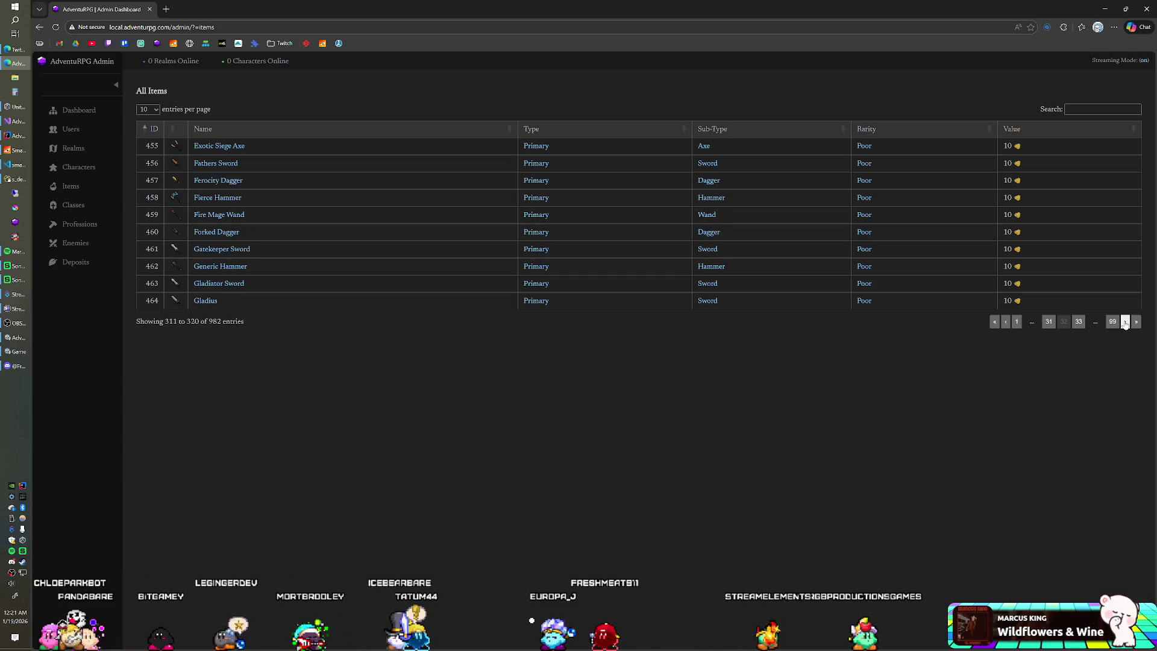
pyautogui.click(1124, 324)
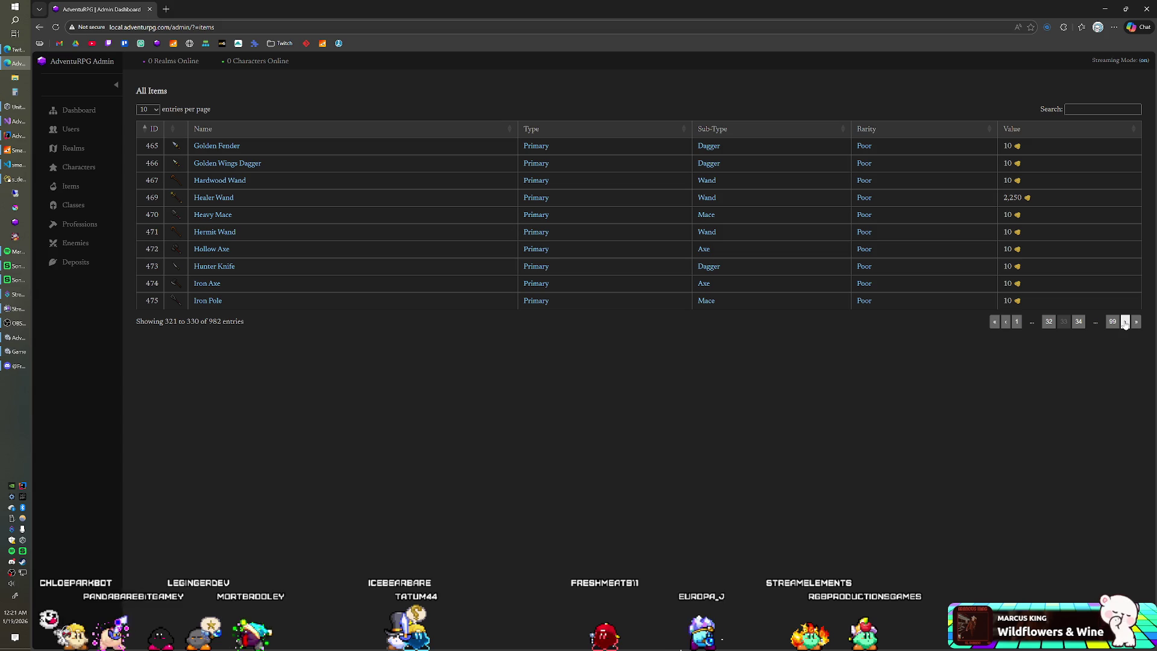
pyautogui.click(1124, 324)
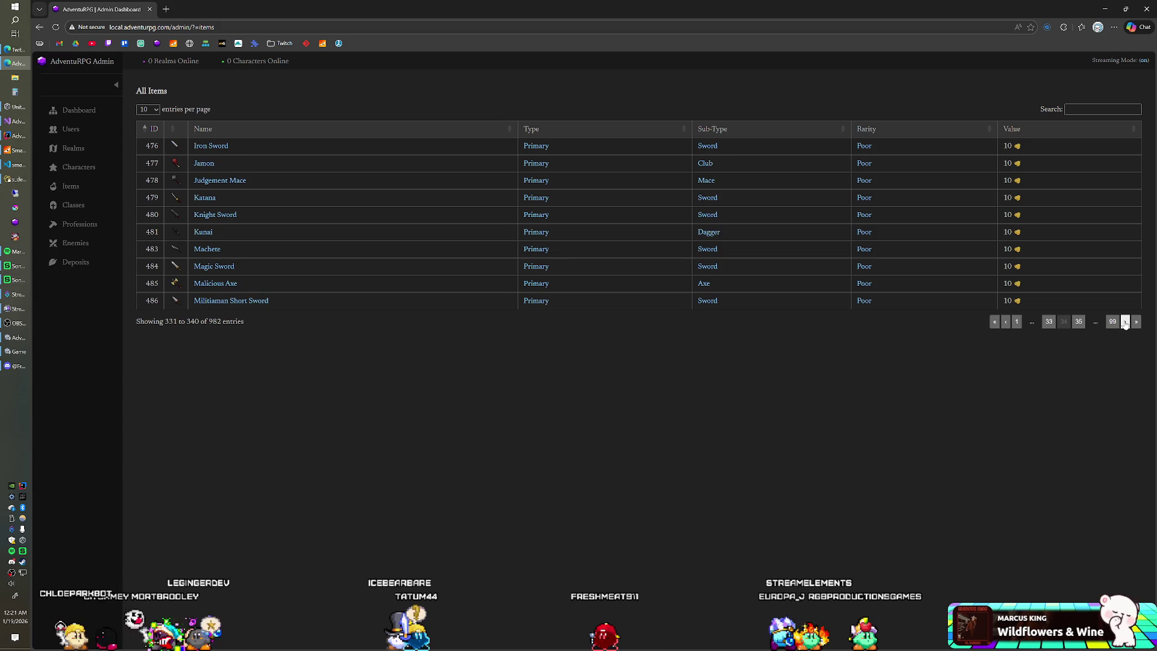
pyautogui.click(1125, 325)
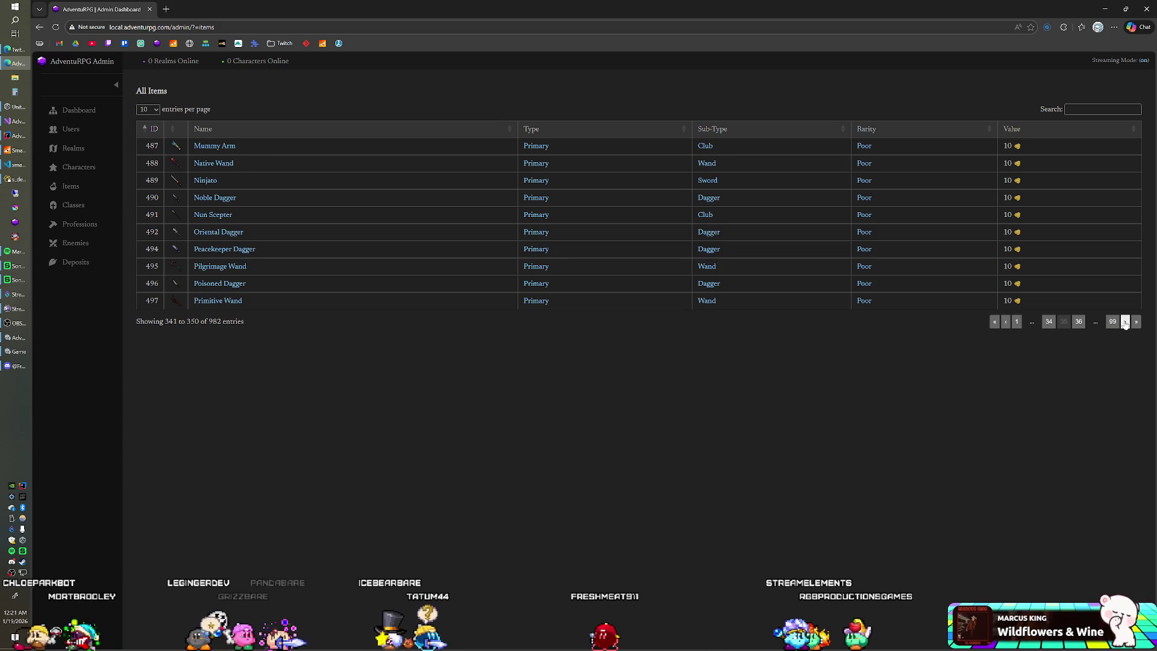
pyautogui.click(1124, 324)
pyautogui.click(1124, 324)
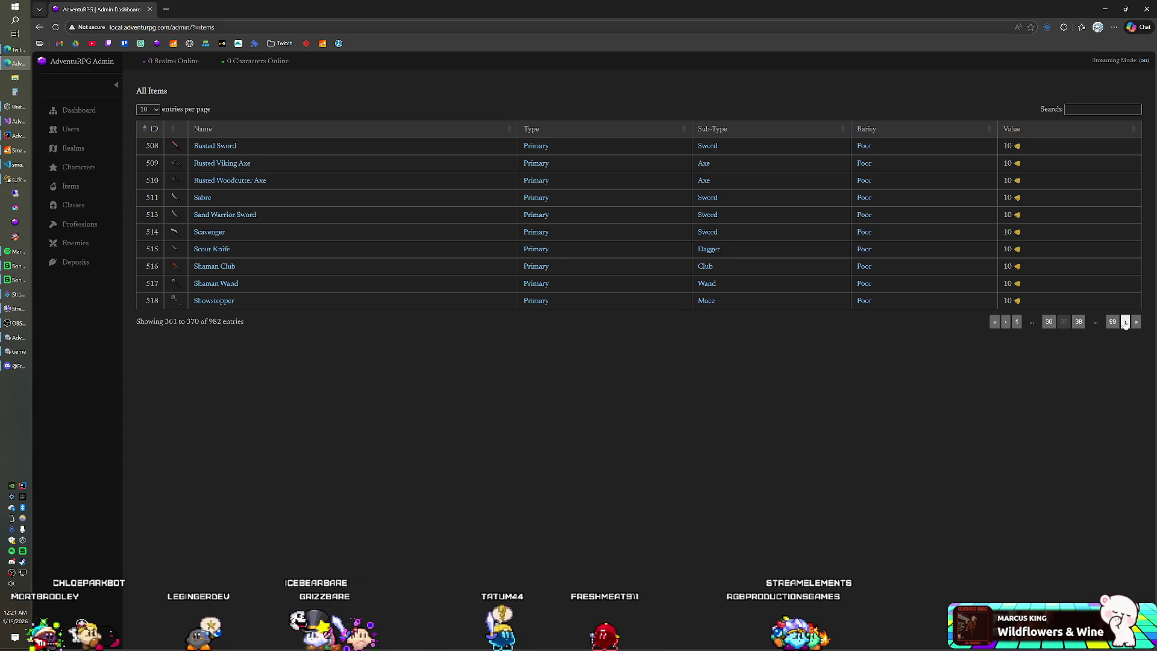
pyautogui.click(1125, 324)
pyautogui.click(1124, 324)
pyautogui.click(1124, 324)
pyautogui.click(1125, 324)
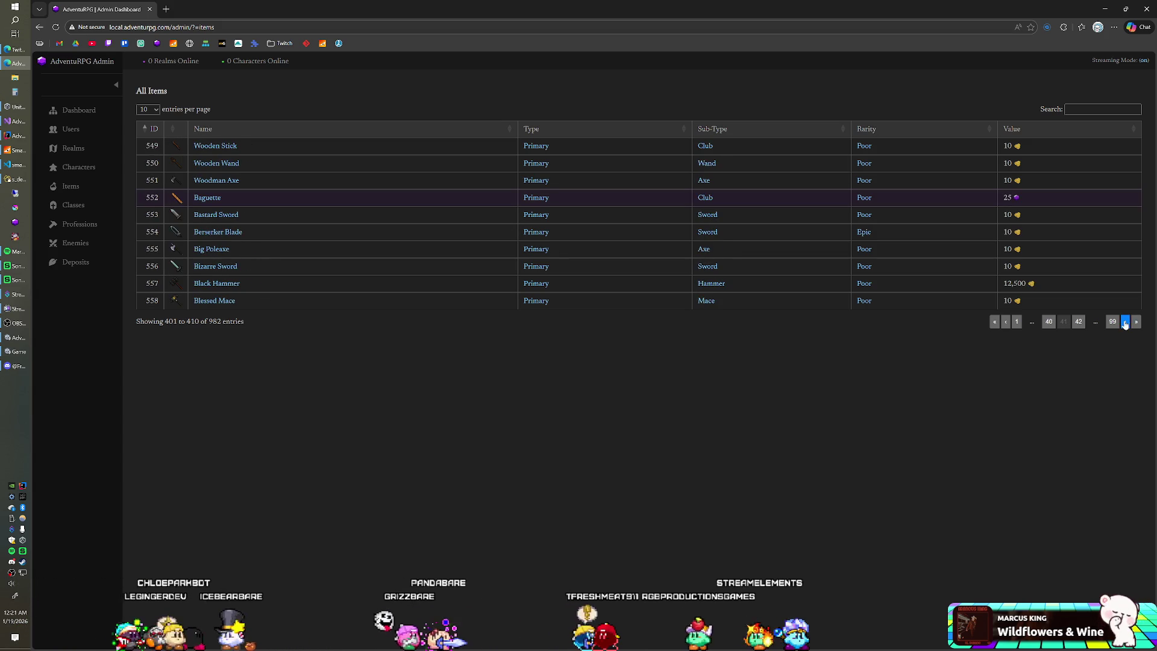
pyautogui.click(1125, 324)
pyautogui.click(1124, 324)
pyautogui.click(1125, 324)
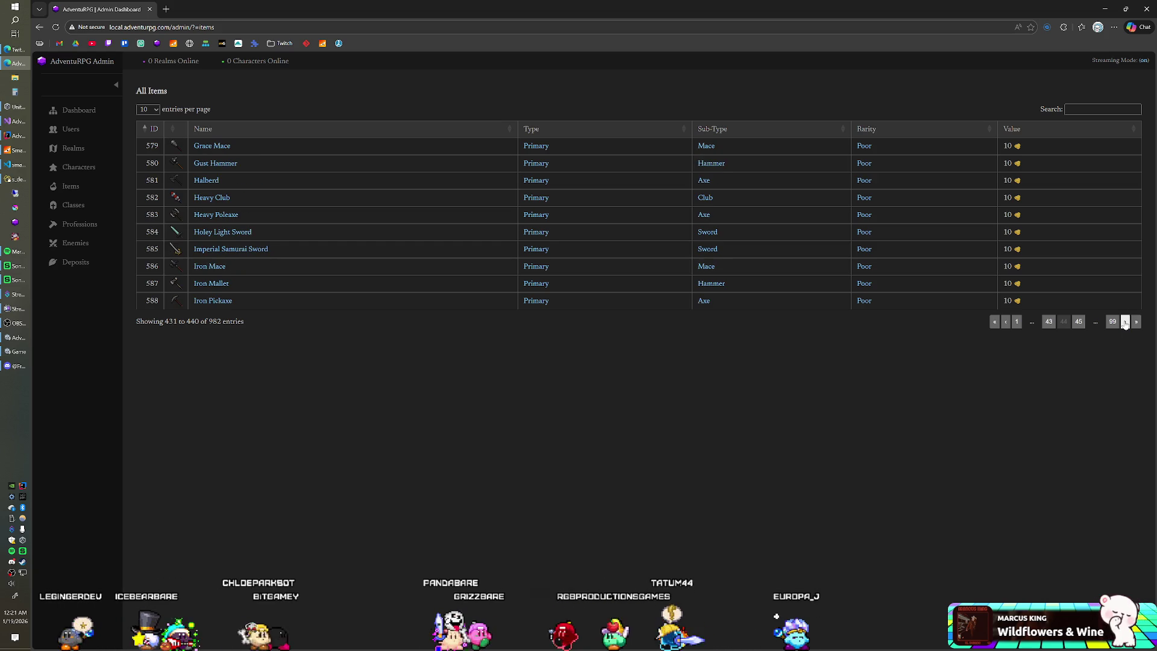
pyautogui.click(1124, 324)
pyautogui.click(1125, 324)
pyautogui.click(1125, 324)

##############################

Set down the data above word for word, leaving every picture out.

pyautogui.click(1124, 324)
pyautogui.click(1124, 324)
pyautogui.click(1125, 325)
pyautogui.click(1124, 324)
pyautogui.click(1124, 324)
pyautogui.click(1125, 324)
pyautogui.click(1124, 324)
pyautogui.click(1124, 324)
pyautogui.click(1125, 324)
pyautogui.click(1125, 324)
pyautogui.click(1124, 324)
pyautogui.click(1125, 324)
pyautogui.click(1124, 324)
pyautogui.click(1125, 324)
pyautogui.click(1125, 324)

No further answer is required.